I keep picturing Marilyn Monroe in Some Like it Hot tapping herself on the side of the head. "See? Not very bright!" Only she showed exponentially more self awareness than those wingnuts who'd claim the socialist Joe Strummer as one of their own.

7 comments:

ntodd said...

Actually, Kid Rock clocks in at #49...

NYMary said...

Okay, busted. I didn't want to give NRO the hits.

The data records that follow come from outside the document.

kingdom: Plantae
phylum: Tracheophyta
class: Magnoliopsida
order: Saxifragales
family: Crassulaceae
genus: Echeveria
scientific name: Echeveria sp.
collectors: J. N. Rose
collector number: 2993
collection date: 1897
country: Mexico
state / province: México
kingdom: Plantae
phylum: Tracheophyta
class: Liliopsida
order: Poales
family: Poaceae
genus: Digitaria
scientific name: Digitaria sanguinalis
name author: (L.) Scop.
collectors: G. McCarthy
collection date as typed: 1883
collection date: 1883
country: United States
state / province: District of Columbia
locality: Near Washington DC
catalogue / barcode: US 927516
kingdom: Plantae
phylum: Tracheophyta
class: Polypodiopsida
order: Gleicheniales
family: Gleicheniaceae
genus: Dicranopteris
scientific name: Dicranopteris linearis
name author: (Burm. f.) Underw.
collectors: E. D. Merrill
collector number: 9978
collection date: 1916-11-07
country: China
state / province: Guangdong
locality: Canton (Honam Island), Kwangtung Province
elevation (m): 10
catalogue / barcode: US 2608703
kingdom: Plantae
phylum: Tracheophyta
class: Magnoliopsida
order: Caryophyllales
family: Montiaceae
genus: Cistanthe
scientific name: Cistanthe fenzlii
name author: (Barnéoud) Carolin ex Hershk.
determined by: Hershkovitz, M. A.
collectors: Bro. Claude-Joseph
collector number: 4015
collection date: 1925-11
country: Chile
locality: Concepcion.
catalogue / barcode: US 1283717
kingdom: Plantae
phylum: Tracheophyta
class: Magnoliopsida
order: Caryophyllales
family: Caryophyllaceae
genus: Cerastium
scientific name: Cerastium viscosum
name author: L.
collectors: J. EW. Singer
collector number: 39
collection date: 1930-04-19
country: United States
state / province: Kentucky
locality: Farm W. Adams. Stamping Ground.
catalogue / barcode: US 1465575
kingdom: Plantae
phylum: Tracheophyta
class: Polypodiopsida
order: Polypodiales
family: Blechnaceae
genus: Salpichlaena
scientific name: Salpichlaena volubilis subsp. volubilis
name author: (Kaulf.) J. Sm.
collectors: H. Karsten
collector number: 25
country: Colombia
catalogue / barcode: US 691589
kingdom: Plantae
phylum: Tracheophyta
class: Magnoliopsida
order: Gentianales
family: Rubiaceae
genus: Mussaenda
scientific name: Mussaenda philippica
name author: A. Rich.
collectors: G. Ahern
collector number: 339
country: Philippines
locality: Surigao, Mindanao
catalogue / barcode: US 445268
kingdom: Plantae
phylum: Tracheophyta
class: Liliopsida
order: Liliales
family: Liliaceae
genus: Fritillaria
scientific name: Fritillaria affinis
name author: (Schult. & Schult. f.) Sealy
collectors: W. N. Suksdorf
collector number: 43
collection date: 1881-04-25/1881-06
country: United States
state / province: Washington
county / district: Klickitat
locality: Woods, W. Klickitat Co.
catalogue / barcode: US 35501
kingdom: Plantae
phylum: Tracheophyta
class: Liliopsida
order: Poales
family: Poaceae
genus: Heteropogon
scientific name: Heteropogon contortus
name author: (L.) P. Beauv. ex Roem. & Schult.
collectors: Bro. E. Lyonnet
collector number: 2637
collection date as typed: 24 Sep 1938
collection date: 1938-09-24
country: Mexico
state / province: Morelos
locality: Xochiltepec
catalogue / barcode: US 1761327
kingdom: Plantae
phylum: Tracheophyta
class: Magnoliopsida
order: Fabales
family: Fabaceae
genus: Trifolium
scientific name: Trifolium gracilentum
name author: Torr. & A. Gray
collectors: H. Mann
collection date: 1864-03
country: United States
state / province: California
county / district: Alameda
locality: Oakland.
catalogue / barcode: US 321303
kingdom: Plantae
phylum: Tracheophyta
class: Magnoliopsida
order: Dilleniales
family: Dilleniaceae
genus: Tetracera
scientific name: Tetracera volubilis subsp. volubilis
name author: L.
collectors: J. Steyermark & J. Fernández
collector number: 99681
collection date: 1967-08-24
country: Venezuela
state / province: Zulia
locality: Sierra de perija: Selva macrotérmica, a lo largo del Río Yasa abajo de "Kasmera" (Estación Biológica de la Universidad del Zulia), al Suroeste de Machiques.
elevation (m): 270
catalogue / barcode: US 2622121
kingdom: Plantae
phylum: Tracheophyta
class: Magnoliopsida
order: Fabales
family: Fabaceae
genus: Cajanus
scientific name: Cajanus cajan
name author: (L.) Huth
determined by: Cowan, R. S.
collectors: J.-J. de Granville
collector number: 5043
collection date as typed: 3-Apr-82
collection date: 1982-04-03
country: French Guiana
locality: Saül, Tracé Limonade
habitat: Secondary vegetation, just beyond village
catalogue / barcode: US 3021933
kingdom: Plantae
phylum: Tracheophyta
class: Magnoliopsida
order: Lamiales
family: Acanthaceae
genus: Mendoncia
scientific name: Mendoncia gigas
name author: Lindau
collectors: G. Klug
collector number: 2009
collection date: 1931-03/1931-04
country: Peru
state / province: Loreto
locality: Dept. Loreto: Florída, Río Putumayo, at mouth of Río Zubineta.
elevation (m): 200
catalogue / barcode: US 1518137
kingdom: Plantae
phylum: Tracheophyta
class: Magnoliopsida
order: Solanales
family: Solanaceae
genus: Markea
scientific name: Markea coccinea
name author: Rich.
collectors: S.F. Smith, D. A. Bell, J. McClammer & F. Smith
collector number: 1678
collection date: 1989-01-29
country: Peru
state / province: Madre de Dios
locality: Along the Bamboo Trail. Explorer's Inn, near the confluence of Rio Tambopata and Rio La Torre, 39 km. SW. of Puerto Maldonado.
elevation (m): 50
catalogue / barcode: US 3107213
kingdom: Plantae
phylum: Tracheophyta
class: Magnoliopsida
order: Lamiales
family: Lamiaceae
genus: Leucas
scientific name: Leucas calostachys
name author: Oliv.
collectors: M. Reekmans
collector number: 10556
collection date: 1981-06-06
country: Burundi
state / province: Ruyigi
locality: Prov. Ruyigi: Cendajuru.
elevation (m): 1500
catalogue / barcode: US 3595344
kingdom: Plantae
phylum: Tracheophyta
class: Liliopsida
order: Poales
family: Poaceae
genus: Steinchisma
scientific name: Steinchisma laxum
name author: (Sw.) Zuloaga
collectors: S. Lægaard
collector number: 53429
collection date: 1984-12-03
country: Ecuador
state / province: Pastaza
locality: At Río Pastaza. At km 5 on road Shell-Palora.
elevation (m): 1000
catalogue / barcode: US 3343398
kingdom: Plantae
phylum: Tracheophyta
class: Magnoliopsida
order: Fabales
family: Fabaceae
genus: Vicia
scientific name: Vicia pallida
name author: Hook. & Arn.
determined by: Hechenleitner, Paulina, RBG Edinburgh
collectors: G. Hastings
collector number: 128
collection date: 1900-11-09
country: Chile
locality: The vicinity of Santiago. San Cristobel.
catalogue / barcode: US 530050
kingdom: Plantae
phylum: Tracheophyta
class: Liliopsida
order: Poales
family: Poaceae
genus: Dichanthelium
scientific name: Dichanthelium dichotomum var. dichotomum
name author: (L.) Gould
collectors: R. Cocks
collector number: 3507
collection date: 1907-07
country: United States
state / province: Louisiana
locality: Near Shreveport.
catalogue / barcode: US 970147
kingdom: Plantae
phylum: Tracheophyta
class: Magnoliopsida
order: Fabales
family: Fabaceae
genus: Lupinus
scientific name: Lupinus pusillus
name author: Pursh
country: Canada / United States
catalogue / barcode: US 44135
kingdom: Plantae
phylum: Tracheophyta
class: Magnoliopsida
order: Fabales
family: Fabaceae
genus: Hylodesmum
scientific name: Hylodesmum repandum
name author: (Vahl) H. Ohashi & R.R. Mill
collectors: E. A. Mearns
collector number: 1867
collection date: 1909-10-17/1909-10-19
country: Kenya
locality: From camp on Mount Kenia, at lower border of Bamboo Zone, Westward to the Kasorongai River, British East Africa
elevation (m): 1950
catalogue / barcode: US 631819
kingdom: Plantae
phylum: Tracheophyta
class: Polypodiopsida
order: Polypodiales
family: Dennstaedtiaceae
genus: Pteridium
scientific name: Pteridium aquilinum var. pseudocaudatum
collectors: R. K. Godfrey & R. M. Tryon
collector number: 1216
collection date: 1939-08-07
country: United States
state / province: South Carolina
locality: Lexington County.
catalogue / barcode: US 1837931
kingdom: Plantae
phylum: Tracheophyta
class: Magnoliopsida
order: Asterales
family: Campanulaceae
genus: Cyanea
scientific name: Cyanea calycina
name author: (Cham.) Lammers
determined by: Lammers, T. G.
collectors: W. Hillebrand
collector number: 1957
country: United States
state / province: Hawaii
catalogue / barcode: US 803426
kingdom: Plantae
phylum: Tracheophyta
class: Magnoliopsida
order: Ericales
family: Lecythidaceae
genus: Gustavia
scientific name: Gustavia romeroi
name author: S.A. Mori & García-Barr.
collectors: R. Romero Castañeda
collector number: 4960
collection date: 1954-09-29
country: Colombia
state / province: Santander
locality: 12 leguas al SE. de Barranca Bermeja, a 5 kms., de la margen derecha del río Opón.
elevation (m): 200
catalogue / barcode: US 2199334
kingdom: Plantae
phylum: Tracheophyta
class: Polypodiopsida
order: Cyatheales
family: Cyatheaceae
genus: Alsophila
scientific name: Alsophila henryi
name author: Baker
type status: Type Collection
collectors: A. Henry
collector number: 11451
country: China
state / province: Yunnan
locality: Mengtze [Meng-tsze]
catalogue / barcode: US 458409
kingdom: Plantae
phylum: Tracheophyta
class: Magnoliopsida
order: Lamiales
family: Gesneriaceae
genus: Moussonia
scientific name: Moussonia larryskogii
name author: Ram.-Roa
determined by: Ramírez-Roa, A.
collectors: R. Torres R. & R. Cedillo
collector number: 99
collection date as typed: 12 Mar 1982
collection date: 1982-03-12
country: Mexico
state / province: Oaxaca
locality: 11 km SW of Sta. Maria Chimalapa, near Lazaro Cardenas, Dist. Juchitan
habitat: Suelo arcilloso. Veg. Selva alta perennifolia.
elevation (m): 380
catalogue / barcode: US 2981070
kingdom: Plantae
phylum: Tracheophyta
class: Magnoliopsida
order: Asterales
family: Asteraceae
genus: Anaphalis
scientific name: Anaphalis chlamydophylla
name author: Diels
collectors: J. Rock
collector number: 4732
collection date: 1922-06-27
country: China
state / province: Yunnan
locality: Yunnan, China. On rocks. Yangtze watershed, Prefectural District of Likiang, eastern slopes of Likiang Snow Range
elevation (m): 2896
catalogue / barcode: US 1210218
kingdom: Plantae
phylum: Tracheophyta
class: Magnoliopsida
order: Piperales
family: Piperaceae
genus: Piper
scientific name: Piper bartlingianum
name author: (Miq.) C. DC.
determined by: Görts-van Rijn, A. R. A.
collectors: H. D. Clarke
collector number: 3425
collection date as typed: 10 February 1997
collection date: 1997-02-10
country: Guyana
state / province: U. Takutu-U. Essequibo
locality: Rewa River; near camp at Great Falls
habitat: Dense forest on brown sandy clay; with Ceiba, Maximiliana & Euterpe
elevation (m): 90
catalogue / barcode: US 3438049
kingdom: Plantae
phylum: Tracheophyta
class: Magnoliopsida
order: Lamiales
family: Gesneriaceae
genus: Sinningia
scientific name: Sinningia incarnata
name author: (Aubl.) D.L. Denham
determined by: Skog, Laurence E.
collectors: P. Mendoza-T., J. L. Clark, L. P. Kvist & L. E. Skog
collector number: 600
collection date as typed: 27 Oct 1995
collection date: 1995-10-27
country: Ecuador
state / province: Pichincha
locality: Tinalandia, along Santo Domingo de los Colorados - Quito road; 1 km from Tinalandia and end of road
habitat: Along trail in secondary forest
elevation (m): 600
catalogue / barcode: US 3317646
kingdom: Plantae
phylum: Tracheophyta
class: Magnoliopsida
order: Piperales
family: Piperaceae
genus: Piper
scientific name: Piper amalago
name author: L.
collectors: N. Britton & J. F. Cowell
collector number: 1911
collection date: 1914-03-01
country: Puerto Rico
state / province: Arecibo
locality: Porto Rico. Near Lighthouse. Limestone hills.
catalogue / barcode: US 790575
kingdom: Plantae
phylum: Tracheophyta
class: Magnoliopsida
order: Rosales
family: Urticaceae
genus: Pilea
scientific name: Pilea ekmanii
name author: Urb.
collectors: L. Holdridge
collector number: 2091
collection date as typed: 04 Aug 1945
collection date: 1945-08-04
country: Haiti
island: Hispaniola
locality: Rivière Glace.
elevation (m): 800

Where does Prussian Blue clock in, smartass?

ntodd said...

Prussian Blue clocks in at #1 on the Neo Nazi Masturbatory Fantasy List.

Phila said...

How about "Bodies" by the Sex Pistols? It's got a very strong anti-abortion message.

four legs good said...

Sheesh- that's all I gotta say.

The Who as a conservative band? wtf???? the Clash?

Scott said...

"The Who as a conservative band? wtf???? the Clash?"

I guess conservatism is in the eye of the beholder.

It makes no sense to me either.

Thers said...

"Like a Virgin." It's all about how cool it is to feel like a virgin. That's cool -- it's cool to be chaste.